WHAT IS EXPECTED
Repeat each entry exactly; omit all pictures.

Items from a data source
________________________________________

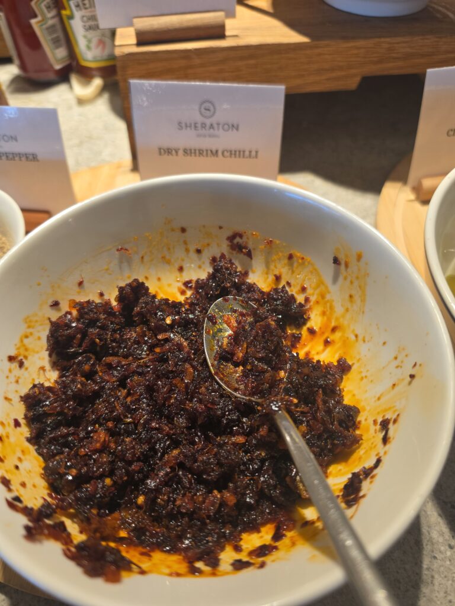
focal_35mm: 23
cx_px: 228
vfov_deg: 73.9
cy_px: 303
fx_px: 403
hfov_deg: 58.9
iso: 80
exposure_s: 1/100
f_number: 1.4
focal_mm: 6.5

________________________________________

ANSWER TO THIS EXERCISE
focal_35mm: 23
cx_px: 228
vfov_deg: 73.9
cy_px: 303
fx_px: 403
hfov_deg: 58.9
iso: 80
exposure_s: 1/100
f_number: 1.4
focal_mm: 6.5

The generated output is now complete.